Absolutely. One trend I’m really interested in – and I write about it in my book, The Agentic Future – is the rise of AI agents. Imagine language models at the core of multiple agents, each with specialised functions, like a project manager agent, a quality assurance agent, and so on, all working together in a multi-agent framework. There’s a framework called CrewAI that’s pioneering this. Andrew Ng recently said that we’re already at GPT5 levels in performance with GPT-4o when used in a multi-agent setup, and I agree. These agents working in tandem could be game-changers, acting like executive assistants, planning our trips, or managing tasks in both our professional and personal lives.

And this agent-to-agent communication goes beyond individual assistance. My agents could interact with yours, negotiating prices or scheduling meetings. It’s an exciting vision. Another development I’m watching is the rise of humanoid robots, which we’re seeing with projects like Elon Musk’s Optimus, which incorporates GPT-4o as its ‘brain.’ In 2024, we’ll see more of these technical convergences – AI models integrated into physical embodiments, bringing us closer to AGI.

Could you elaborate on how these developments relate to AGI?

The journey to AGI, or artificial general intelligence, hinges on bridging the gap between understanding the world through language and truly experiencing it.

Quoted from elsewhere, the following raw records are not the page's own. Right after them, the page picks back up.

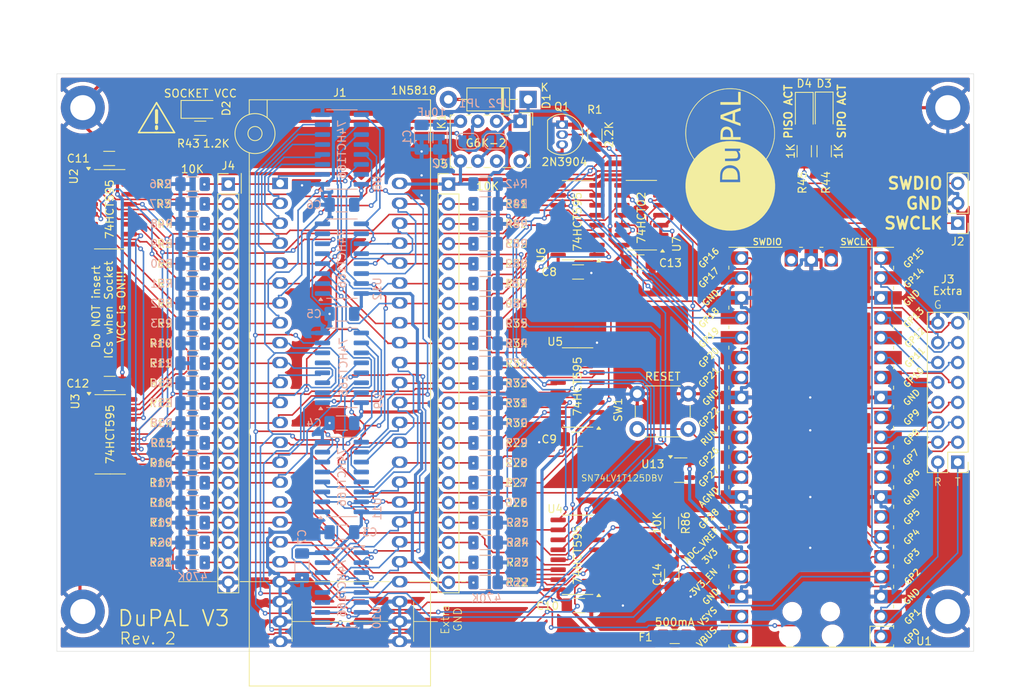
<source format=kicad_pcb>
(kicad_pcb
	(version 20240108)
	(generator "pcbnew")
	(generator_version "8.0")
	(general
		(thickness 1.6)
		(legacy_teardrops no)
	)
	(paper "A4")
	(layers
		(0 "F.Cu" signal)
		(31 "B.Cu" signal)
		(32 "B.Adhes" user "B.Adhesive")
		(33 "F.Adhes" user "F.Adhesive")
		(34 "B.Paste" user)
		(35 "F.Paste" user)
		(36 "B.SilkS" user "B.Silkscreen")
		(37 "F.SilkS" user "F.Silkscreen")
		(38 "B.Mask" user)
		(39 "F.Mask" user)
		(40 "Dwgs.User" user "User.Drawings")
		(41 "Cmts.User" user "User.Comments")
		(42 "Eco1.User" user "User.Eco1")
		(43 "Eco2.User" user "User.Eco2")
		(44 "Edge.Cuts" user)
		(45 "Margin" user)
		(46 "B.CrtYd" user "B.Courtyard")
		(47 "F.CrtYd" user "F.Courtyard")
		(48 "B.Fab" user)
		(49 "F.Fab" user)
		(50 "User.1" user)
		(51 "User.2" user)
		(52 "User.3" user)
		(53 "User.4" user)
		(54 "User.5" user)
		(55 "User.6" user)
		(56 "User.7" user)
		(57 "User.8" user)
		(58 "User.9" user)
	)
	(setup
		(stackup
			(layer "F.SilkS"
				(type "Top Silk Screen")
			)
			(layer "F.Paste"
				(type "Top Solder Paste")
			)
			(layer "F.Mask"
				(type "Top Solder Mask")
				(thickness 0.01)
			)
			(layer "F.Cu"
				(type "copper")
				(thickness 0.035)
			)
			(layer "dielectric 1"
				(type "core")
				(thickness 1.51)
				(material "FR4")
				(epsilon_r 4.5)
				(loss_tangent 0.02)
			)
			(layer "B.Cu"
				(type "copper")
				(thickness 0.035)
			)
			(layer "B.Mask"
				(type "Bottom Solder Mask")
				(thickness 0.01)
			)
			(layer "B.Paste"
				(type "Bottom Solder Paste")
			)
			(layer "B.SilkS"
				(type "Bottom Silk Screen")
			)
			(copper_finish "None")
			(dielectric_constraints no)
		)
		(pad_to_mask_clearance 0)
		(allow_soldermask_bridges_in_footprints no)
		(pcbplotparams
			(layerselection 0x00010fc_ffffffff)
			(plot_on_all_layers_selection 0x0000000_00000000)
			(disableapertmacros no)
			(usegerberextensions no)
			(usegerberattributes yes)
			(usegerberadvancedattributes yes)
			(creategerberjobfile yes)
			(dashed_line_dash_ratio 12.000000)
			(dashed_line_gap_ratio 3.000000)
			(svgprecision 4)
			(plotframeref no)
			(viasonmask no)
			(mode 1)
			(useauxorigin no)
			(hpglpennumber 1)
			(hpglpenspeed 20)
			(hpglpendiameter 15.000000)
			(pdf_front_fp_property_popups yes)
			(pdf_back_fp_property_popups yes)
			(dxfpolygonmode yes)
			(dxfimperialunits yes)
			(dxfusepcbnewfont yes)
			(psnegative no)
			(psa4output no)
			(plotreference yes)
			(plotvalue yes)
			(plotfptext yes)
			(plotinvisibletext no)
			(sketchpadsonfab no)
			(subtractmaskfromsilk no)
			(outputformat 1)
			(mirror no)
			(drillshape 0)
			(scaleselection 1)
			(outputdirectory "gerbers/")
		)
	)
	(net 0 "")
	(net 1 "GND")
	(net 2 "/SWITCHED_VCC")
	(net 3 "VCC")
	(net 4 "+3V3")
	(net 5 "Net-(D1-A)")
	(net 6 "Net-(D2-K)")
	(net 7 "Net-(D3-A)")
	(net 8 "Net-(D4-A)")
	(net 9 "Net-(U1-VBUS)")
	(net 10 "/ZIF_4")
	(net 11 "/ZIF_2")
	(net 12 "/ZIF_33")
	(net 13 "/ZIF_37")
	(net 14 "/ZIF_26")
	(net 15 "/ZIF_15")
	(net 16 "/ZIF_34")
	(net 17 "/ZIF_11")
	(net 18 "/ZIF_29")
	(net 19 "/ZIF_17")
	(net 20 "/ZIF_22")
	(net 21 "/ZIF_20")
	(net 22 "/ZIF_25")
	(net 23 "/ZIF_3")
	(net 24 "/ZIF_1")
	(net 25 "/ZIF_12")
	(net 26 "/ZIF_31")
	(net 27 "/ZIF_14")
	(net 28 "/ZIF_27")
	(net 29 "/ZIF_8")
	(net 30 "/ZIF_32")
	(net 31 "/ZIF_24")
	(net 32 "/ZIF_41")
	(net 33 "/ZIF_18")
	(net 34 "/ZIF_40")
	(net 35 "/ZIF_13")
	(net 36 "/ZIF_30")
	(net 37 "/ZIF_39")
	(net 38 "/ZIF_7")
	(net 39 "/ZIF_10")
	(net 40 "/ZIF_38")
	(net 41 "/ZIF_23")
	(net 42 "/ZIF_35")
	(net 43 "/ZIF_36")
	(net 44 "/ZIF_6")
	(net 45 "/ZIF_5")
	(net 46 "/ZIF_28")
	(net 47 "/ZIF_16")
	(net 48 "/ZIF_9")
	(net 49 "/ZIF_19")
	(net 50 "Net-(J2-Pin_3)")
	(net 51 "Net-(J2-Pin_1)")
	(net 52 "Net-(JP1-B)")
	(net 53 "Net-(JP2-B)")
	(net 54 "unconnected-(K1-Pad7)")
	(net 55 "unconnected-(K1-Pad2)")
	(net 56 "Net-(Q1-B)")
	(net 57 "Net-(R1-Pad1)")
	(net 58 "Net-(U2-QA)")
	(net 59 "Net-(U2-QB)")
	(net 60 "Net-(U2-QC)")
	(net 61 "Net-(U2-QD)")
	(net 62 "Net-(U2-QE)")
	(net 63 "Net-(U2-QF)")
	(net 64 "Net-(U2-QG)")
	(net 65 "Net-(U2-QH)")
	(net 66 "Net-(U3-QA)")
	(net 67 "Net-(U3-QB)")
	(net 68 "Net-(U3-QC)")
	(net 69 "Net-(U3-QD)")
	(net 70 "Net-(U3-QE)")
	(net 71 "Net-(U3-QF)")
	(net 72 "Net-(U3-QG)")
	(net 73 "Net-(U3-QH)")
	(net 74 "Net-(U4-QA)")
	(net 75 "Net-(U4-QB)")
	(net 76 "Net-(U4-QC)")
	(net 77 "Net-(U4-QD)")
	(net 78 "Net-(U4-QE)")
	(net 79 "Net-(U4-QF)")
	(net 80 "Net-(U4-QG)")
	(net 81 "Net-(U4-QH)")
	(net 82 "Net-(U5-QA)")
	(net 83 "Net-(U5-QB)")
	(net 84 "Net-(U5-QC)")
	(net 85 "Net-(U5-QD)")
	(net 86 "Net-(U5-QE)")
	(net 87 "Net-(U5-QF)")
	(net 88 "Net-(U5-QG)")
	(net 89 "Net-(U5-QH)")
	(net 90 "Net-(U6-QA)")
	(net 91 "Net-(U6-QB)")
	(net 92 "Net-(U6-QC)")
	(net 93 "Net-(U6-QD)")
	(net 94 "Net-(U6-QE)")
	(net 95 "Net-(U6-QF)")
	(net 96 "Net-(U6-QG)")
	(net 97 "Net-(U6-QH)")
	(net 98 "/SIPO_CLK")
	(net 99 "/PISO_CLK")
	(net 100 "Net-(U1-RUN)")
	(net 101 "unconnected-(U1-3V3_EN-Pad37)")
	(net 102 "/GPIO13")
	(net 103 "/~{SIPO_OE}")
	(net 104 "unconnected-(U1-ADC_VREF-Pad35)")
	(net 105 "/GPIO12")
	(net 106 "/SIPO_SER")
	(net 107 "/GPIO8")
	(net 108 "/GPIO16")
	(net 109 "/GPIO14")
	(net 110 "/GPIO22")
	(net 111 "/GPIO26")
	(net 112 "/SIPO_RCLK")
	(net 113 "/GPIO1")
	(net 114 "/GPIO10")
	(net 115 "/GPIO6")
	(net 116 "/~{SIPO_CLR}")
	(net 117 "/GPIO0")
	(net 118 "/GPIO7")
	(net 119 "unconnected-(U1-VSYS-Pad39)")
	(net 120 "/GPIO11")
	(net 121 "/GPIO15")
	(net 122 "/PISO_SH")
	(net 123 "/GPIO9")
	(net 124 "unconnected-(U1-ADC_VREF-Pad35)_0")
	(net 125 "/~{PISO_CLR}")
	(net 126 "/PISO_INH")
	(net 127 "/~{RELAY_ENABLE}")
	(net 128 "/PISO_SER_3V3")
	(net 129 "unconnected-(U1-VSYS-Pad39)_0")
	(net 130 "unconnected-(U1-3V3_EN-Pad37)_0")
	(net 131 "Net-(U2-QH')")
	(net 132 "Net-(U2-~{OE})")
	(net 133 "Net-(U3-QH')")
	(net 134 "Net-(U4-QH')")
	(net 135 "Net-(U5-QH')")
	(net 136 "unconnected-(U6-QH'-Pad9)")
	(net 137 "Net-(U7-Pad4)")
	(net 138 "Net-(U7-Pad1)")
	(net 139 "Net-(U8-Qh)")
	(net 140 "Net-(U10-Ds)")
	(net 141 "Net-(U10-Qh)")
	(net 142 "Net-(U11-Qh)")
	(net 143 "/PISO_SER")
	(footprint "Resistor_SMD:R_1206_3216Metric_Pad1.30x1.75mm_HandSolder" (layer "F.Cu") (at 148.616 87.719 180))
	(footprint "Resistor_SMD:R_1206_3216Metric_Pad1.30x1.75mm_HandSolder" (layer "F.Cu") (at 172.309 97.917 -90))
	(footprint "Resistor_SMD:R_1206_3216Metric_Pad1.30x1.75mm_HandSolder" (layer "F.Cu") (at 111.278 92.799))
	(footprint "Resistor_SMD:R_1206_3216Metric_Pad1.30x1.75mm_HandSolder" (layer "F.Cu") (at 111.278 62.319))
	(footprint "Capacitor_SMD:C_1206_3216Metric_Pad1.33x1.80mm_HandSolder" (layer "F.Cu") (at 160.531 108.458))
	(footprint "Capacitor_SMD:C_1206_3216Metric_Pad1.33x1.80mm_HandSolder" (layer "F.Cu") (at 168.1125 64.643))
	(footprint "Resistor_SMD:R_1206_3216Metric_Pad1.30x1.75mm_HandSolder" (layer "F.Cu") (at 148.616 102.959 180))
	(footprint "MountingHole:MountingHole_3.2mm_M3_DIN965_Pad" (layer "F.Cu") (at 97.282 109.22))
	(footprint "Capacitor_SMD:C_1206_3216Metric_Pad1.33x1.80mm_HandSolder" (layer "F.Cu") (at 160.404 65.913))
	(footprint "Capacitor_SMD:C_1206_3216Metric_Pad1.33x1.80mm_HandSolder" (layer "F.Cu") (at 100.708 80.137 180))
	(footprint "Diode_THT:D_DO-41_SOD81_P10.16mm_Horizontal" (layer "F.Cu") (at 154.031 43.904 180))
	(footprint "MountingHole:MountingHole_3.2mm_M3_DIN965_Pad" (layer "F.Cu") (at 97.282 44.958))
	(footprint "Resistor_SMD:R_1206_3216Metric_Pad1.30x1.75mm_HandSolder" (layer "F.Cu") (at 111.278 69.939))
	(footprint "Resistor_SMD:R_1206_3216Metric_Pad1.30x1.75mm_HandSolder" (layer "F.Cu") (at 111.278 100.419))
	(footprint "Resistor_SMD:R_1206_3216Metric_Pad1.30x1.75mm_HandSolder" (layer "F.Cu") (at 111.278 102.959))
	(footprint "Resistor_SMD:R_1206_3216Metric_Pad1.30x1.75mm_HandSolder" (layer "F.Cu") (at 148.616 95.339 180))
	(footprint "Resistor_SMD:R_1206_3216Metric_Pad1.30x1.75mm_HandSolder" (layer "F.Cu") (at 148.59 75.019 180))
	(footprint "Package_SO:SOIC-14_3.9x8.7mm_P1.27mm" (layer "F.Cu") (at 168.47 58.674 180))
	(footprint "Resistor_SMD:R_1206_3216Metric_Pad1.30x1.75mm_HandSolder" (layer "F.Cu") (at 111.278 64.859))
	(footprint "Resistor_SMD:R_1206_3216Metric_Pad1.30x1.75mm_HandSolder" (layer "F.Cu") (at 148.616 97.879 180))
	(footprint "Capacitor_SMD:C_1206_3216Metric_Pad1.33x1.80mm_HandSolder" (layer "F.Cu") (at 100.646 51.435 180))
	(footprint "Resistor_SMD:R_1206_3216Metric_Pad1.30x1.75mm_HandSolder" (layer "F.Cu") (at 148.616 80.099 180))
	(footprint "Resistor_SMD:R_1206_3216Metric_Pad1.30x1.75mm_HandSolder" (layer "F.Cu") (at 148.616 92.799 180))
	(footprint "Resistor_SMD:R_1206_3216Metric_Pad1.30x1.75mm_HandSolder" (layer "F.Cu") (at 148.616 59.779 180))
	(footprint "Resistor_SMD:R_1206_3216Metric_Pad1.30x1.75mm_HandSolder" (layer "F.Cu") (at 111.278 72.479))
	(footprint "Resistor_SMD:R_1206_3216Metric_Pad1.30x1.75mm_HandSolder" (layer "F.Cu") (at 112.2455 47.587))
	(footprint "LED_SMD:LED_1206_3216Metric_Pad1.42x1.75mm_HandSolder" (layer "F.Cu") (at 191.77 45.4295 -90))
	(footprint "Resistor_SMD:R_1206_3216Metric_Pad1.30x1.75mm_HandSolder" (layer "F.Cu") (at 148.616 82.639 180))
	(footprint "Package_SO:SOIC-16_3.9x9.9mm_P1.27mm" (layer "F.Cu") (at 100.773 86.614))
	(footprint "LED_SMD:LED_1206_3216Metric_Pad1.42x1.75mm_HandSolder" (layer "F.Cu") (at 112.268 45.174))
	(footprint "Resistor_SMD:R_1206_3216Metric_Pad1.30x1.75mm_HandSolder" (layer "F.Cu") (at 111.278 75.019))
	(footprint "Resistor_SMD:R_1206_3216Metric_Pad1.30x1.75mm_HandSolder" (layer "F.Cu") (at 148.616 67.399 180))
	(footprint "Capacitor_SMD:C_1206_3216Metric_Pad1.33x1.80mm_HandSolder" (layer "F.Cu") (at 172.339 104.521 -90))
	(footprint "Resistor_SMD:R_1206_3216Metric_Pad1.30x1.75mm_HandSolder" (layer "F.Cu") (at 111.278 87.719))
	(footprint "Package_SO:SOIC-16_3.9x9.9mm_P1.27mm" (layer "F.Cu") (at 100.711 57.912))
	(footprint "Package_TO_SOT_THT:TO-92_Inline" (layer "F.Cu") (at 158.369 47.117 -90))
	(footprint "Resistor_SMD:R_1206_3216Metric_Pad1.30x1.75mm_HandSolder" (layer "F.Cu") (at 111.278 85.179))
	(footprint "Resistor_SMD:R_1206_3216Metric_Pad1.30x1.75mm_HandSolder" (layer "F.Cu") (at 148.616 57.239 180))
	(footprint "Custom_Sockets:DIP_Socket-48"
		(layer "F.Cu")
		(uuid "7d554321-1807-4bc4-80ea-556fb37ecdae")
		(at 122.428 54.61)
		(descr "3M 42-pin zero insertion force socket, through-hole, row spacing 15.24 mm (600 mils), http://multimedia.3m.com/mws/media/494546O/3mtm-dip-sockets-100-2-54-mm-ts0365.pdf")
		(tags "THT DIP DIL ZIF 15.24mm 600mil Socket")
		(property "Reference" "J1"
			(at 7.62 -11.56 0)
			(layer "F.SilkS")
			(uuid "87ac0243-f405-4565-81e8-f4d5232d91fc")
			(effects
				(font
					(size 1 1)
					(thickness 0.15)
				)
			)
		)
		(property "Value" "ZIF Socket"
			(at 7.62 58.64 0)
			(layer "F.Fab")
			(uuid "6aebfc1a-f4ba-473b-8df0-0f2f09157be7")
			(effects
				(font
					(size 0.6 0.6)
					(thickness 0.09)
				)
			)
		)
		(property "Footprint" "Custom_Sockets:DIP_Socket-48"
			(at 0 0 0)
			(unlocked yes)
			(layer "F.Fab")
			(hide yes)
			(uuid "eb7ee407-394e-43e0-b6a7-007cbf649b09")
			(effects
				(font
					(size 1.27 1.27)
					(thickness 0.15)
				)
			)
		)
		(property "Datasheet" ""
			(at 0 0 0)
			(unlocked yes)
			(layer "F.Fab")
			(hide yes)
			(uuid "3ef18da2-bfea-4d0e-b32f-3654d155eee0")
			(effects
				(font
					(size 1.27 1.27)
					(thickness 0.15)
				)
			)
		)
		(property "Description" "Generic connector, double row, 02x24, counter clockwise pin numbering scheme (similar to DIP package numbering), script generated (kicad-library-utils/schlib/autogen/connector/)"
			(at 0 0 0)
			(unlocked yes)
			(layer "F.Fab")
			(hide yes)
			(uuid "d57fedc2-2739-4f93-93d2-94d70114b595")
			(effects
				(font
					(size 1.27 1.27)
					(thickness 0.15)
				)
			)
		)
		(property ki_fp_filters "Connector*:*_2x??_*")
		(path "/65785041-8d9a-4608-88f7-123984b85ecd")
		(sheetname "Root")
		(sheetfile "DuPal_V3.kicad_sch")
		(attr through_hole)
		(fp_line
			(start -4.95 1.27)
			(end -4.95 -1.27)
			(stroke
				(width 0.12)
				(type solid)
			)
			(layer "F.SilkS")
			(uuid "4e8ce05e-09d8-49f2-ae5d-32674909d05e")
		)
		(fp_line
			(start -3.93 -10.66)
			(end -3.93 -8.8)
			(stroke
				(width 0.12)
				(type solid)
			)
			(layer "F.SilkS")
			(uuid "24781741-a482-4d59-b4a8-f9e6a0c5fd1e")
		)
		(fp_line
			(start -3.93 -3.9)
			(end -3.93 64.108)
			(stroke
				(width 0.12)
				(type solid)
			)
			(layer "F.SilkS")
			(uuid "cd11bb48-42d4-4457-8521-953dc3e17aa4")
		)
		(fp_line
			(start -3.93 64.108)
			(end 19.17 64.108)
			(stroke
				(width 0.12)
				(type solid)
			)
			(layer "F.SilkS")
			(uuid "d6bac616-e7ee-404a-aeda-9e1c81cb711d")
		)
		(fp_line
			(start -1.65 -10.66)
			(end -1.65 -8.4)
			(stroke
				(width 0.12)
				(type solid)
			)
			(layer "F.SilkS")
			(uuid "6df3a652-1cc1-46cf-8d6a-408851c82ce4")
		)
		(fp_line
			(start 19.17 -10.66)
			(end -3.93 -10.66)
			(stroke
				(width 0.12)
				(type solid)
			)
			(layer "F.SilkS")
			(uuid "f3f77497-b2a8-43ba-b4a9-4b71db773b2b")
		)
		(fp_line
			(start 19.17 64.108)
			(end 19.17 -10.66)
			(stroke
				(width 0.12)
				(type solid)
			)
			(layer "F.SilkS")
			(uuid "b5269a1e-975a-40ee-924d-b0bab68fe927")
		)
		(fp_circle
			(center -3.2 -6.35)
			(end -2.3 -6.35)
			(stroke
				(width 0.12)
				(type solid)
			)
			(fill none)
			(layer "F.SilkS")
			(uuid "b3ecbdd6-6654-4185-aa0d-8131e5758bbf")
		)
		(fp_circle
			(center -3.2 -6.35)
			(end -0.65 -6.35)
			(stroke
				(width 0.12)
				(type solid)
			)
			(fill none)
			(layer "F.SilkS")
			(uuid "68c3e45d-891a-46a3-b953-8ae54864981e")
		)
		(fp_line
			(start -5.5 -23.36)
			(end 0.1 -23.36)
			(stroke
				(width 0.05)
				(type solid)
			)
			(layer "F.CrtYd")
			(uuid "15cf4480-39eb-49d1-a300-d306b354aad9")
		)
		(fp_line
			(start -5.5 -3.4)
			(end -5.5 -23.36)
			(stroke
				(width 0.05)
				(type solid)
			)
			(layer "F.CrtYd")
			(uuid "b740fcdf-b918-41a2-9add-e56cb9f5dbcf")
		)
		(fp_line
			(start -4.33 -3.4)
			(end -5.5 -3.4)
			(stroke
				(width 0.05)
				(type solid)
			)
			(layer "F.CrtYd")
			(uuid "01be693e-1172-4555-848f-995de24427e0")
		)
		(fp_line
			(start -4.33 64.508)
			(end -4.33 -3.4)
			(stroke
				(width 0.05)
				(type solid)
			)
			(layer "F.CrtYd")
			(uuid "a3dfdd08-8a46-4b0b-b69c-f66ab53f784e")
		)
		(fp_line
			(start 0.1 -23.36)
			(end 0.1 -11.06)
			(stroke
				(width 0.05)
				(type solid)
			)
			(layer "F.CrtYd")
			(uuid "c4dc3b00-1cae-440b-ac6c-f0363e52c3a4")
		)
		(fp_line
			(start 0.1 -11.06)
			(end 19.57 -11.06)
			(stroke
				(width 0.05)
				(type solid)
			)
			(layer "F.CrtYd")
			(uuid "4c73d57a-da73-4328-a2e2-b02fb7172408")
		)
		(fp_line
			(start 19.57 -11.06)
			(end 19.57 64.508)
			(stroke
				(width 0.05)
				(type solid)
			)
			(layer "F.CrtYd")
			(uuid "3fa974d5-8c42-4f1e-adf0-419551010414")
		)
		(fp_line
			(start 19.57 64.508)
			(end -4.33 64.508)
			(stroke
				(width 0.05)
				(type solid)
			)
			(layer "F.CrtYd")
			(uuid "61f25f89-2eb9-46d2-bc12-2b2ce71e37ca")
		)
		(fp_line
			(start -5 -21.46)
			(end -5 -17.86)
			(stroke
				(width 0.1)
				(type solid)
			)
			(layer "F.Fab")
			(uuid "b0dc3338-f210-4a97-94a0-eafebec9798b")
		)
		(fp_line
			(start -5 -21.46)
			(end -3.7 -22.86)
			(stroke
				(width 0.1)
				(type solid)
			)
			(layer "F.Fab")
			(uuid "3d71a0be-ab09-454e-9c16-4b0c7028e811")
		)
		(fp_line
			(start -5 -17.86)
			(end -3.5 -15.86)
			(stroke
				(width 0.1)
				(type solid)
			)
			(layer "F.Fab")
			(uuid "188bcbf7-cba5-435a-824e-19934b7ff34b")
		)
		(fp_line
			(start -5 -17.86)
			(end -0.4 -17.86)
			(stroke
				(width 0.1)
				(type solid)
			)
			(layer "F.Fab")
			(uuid "94fbc152-b8b4-4330-a518-868092a44a4c")
		)
		(fp_line
			(start -3.83 -9.4)
			(end -2.85 -10.56)
			(stroke
				(width 0.1)
				(type solid)
			)
			(layer "F.Fab")
			(uuid "019a0b0f-567f-498f-a449-d1d25d84e689")
		)
		(fp_line
			(start -3.83 64.008)
			(end -3.83 -9.4)
			(stroke
				(width 0.1)
				(type solid)
			)
			(layer "F.Fab")
			(uuid "4cc3529c-036a-4538-9c7d-e067a6ad29c5")
		)
		(fp_line
			(start -3.7 -22.86)
			(end -1.7 -22.86)
			(stroke
				(width 0.1)
				(type solid)
			)
			(layer "F.Fab")
			(uuid "2f2b7020-b086-42ab-a664-f585391f50a6")
		)
		(fp_line
			(start -3.5 -15.86)
			(end -1.9 -15.86)
			(stroke
				(width 0.1)
				(type solid)
			)
			(layer "F.Fab")
			(uuid "193ec777-ebe2-4c4d-b810-15da9f2e7e6e")
		)
		(fp_line
			(start -3.5 -9.75)
			(end -3.5 -15.86)
			(stroke
				(width 0.1)
				(type solid)
			)
			(layer "F.Fab")
			(uuid "7a35f831-c008-44c0-b94d-810598677176")
		)
		(fp_line
			(start -2.85 -10.56)
			(end 19.07 -10.56)
			(stroke
				(width 0.1)
				(type solid)
			)
			(layer "F.Fab")
			(uuid "33f6963e-5f82-4b16-ac45-47fae5241735")
		)
		(fp_line
			(start -1.9 -15.86)
			(end -1.9 -10.56)
			(stroke
				(width 0.1)
				(type solid)
			)
			(layer "F.Fab")
			(uuid "4c1d624b-4711-4deb-91f7-75603100dd8d")
		)
		(fp_line
			(start -1.7 -22.86)
			(end -0.
... [1445185 chars truncated]
</source>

Text alone is just an approximation. If I describe living in a jungle for three months, you’ll get a sense of it, but it’s not the same as actually being there.

True AGI needs to connect with the world on multiple levels: visual, auditory, maybe even tactile through robotic embodiment. Multimodal and multi-sensor AI models, capable of interpreting and interacting with various data streams in real-time, are key. I cover this more in my book, discussing how multimodality, multi-sensory input, and multitasking capabilities –essentially imitating the human brain’s functions – are essential to AGI development.

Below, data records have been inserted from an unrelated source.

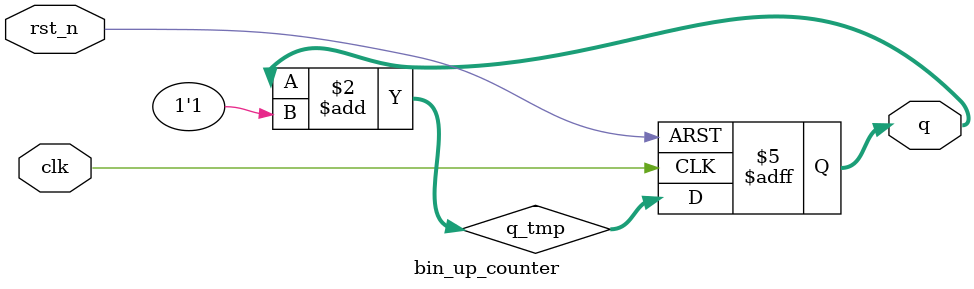
<source format=v>
`timescale 1ns / 1ps
module bin_up_counter(
	 q,
	 clk,
	 rst_n
    );
output [3:0] q;
input clk;
input rst_n;
reg [3:0] q;
reg [3:0] q_tmp;

always @*
	q_tmp = q + 1'b1;
	
always @(posedge clk or negedge rst_n)
	if(~rst_n) q<=4'b0000;
	else q<=q_tmp;


endmodule

</source>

That’s incredibly thought-provoking! Speaking of your book, could you tell us a bit more about it?

Certainly. The book, Generative AI: Navigating the Course to the AGI Future , is split into three parts. The first part is a brief history of AI, with examples of early generative AI, like ELIZA, a chatbot from 1965 that could simulate conversations.

The second part dives into the current landscape, exploring various applications and the vast potential that’s still untapped. I guide readers through a framework to identify opportunities for using generative AI in their own fields. The third part, which is about 35% of the book, looks forward. I discuss the future of generative AI, the evolution of autonomous AI agents, multi-agent frameworks, and the potential merger of these technologies with humanoid robots. The book concludes with an exploration of AGI and how we might prepare for its arrival.

You also have a popular generative AI newsletter. Could you tell us a bit about that?

The newsletter, Generative AI – Short & Sweet , comes out twice a week, on Tuesdays and Fridays. Fridays are a recap of the week’s top AI news, while Tuesdays dive into a specific topic. We’ve covered everything from small language models to applications of Llama agents and different AI frameworks.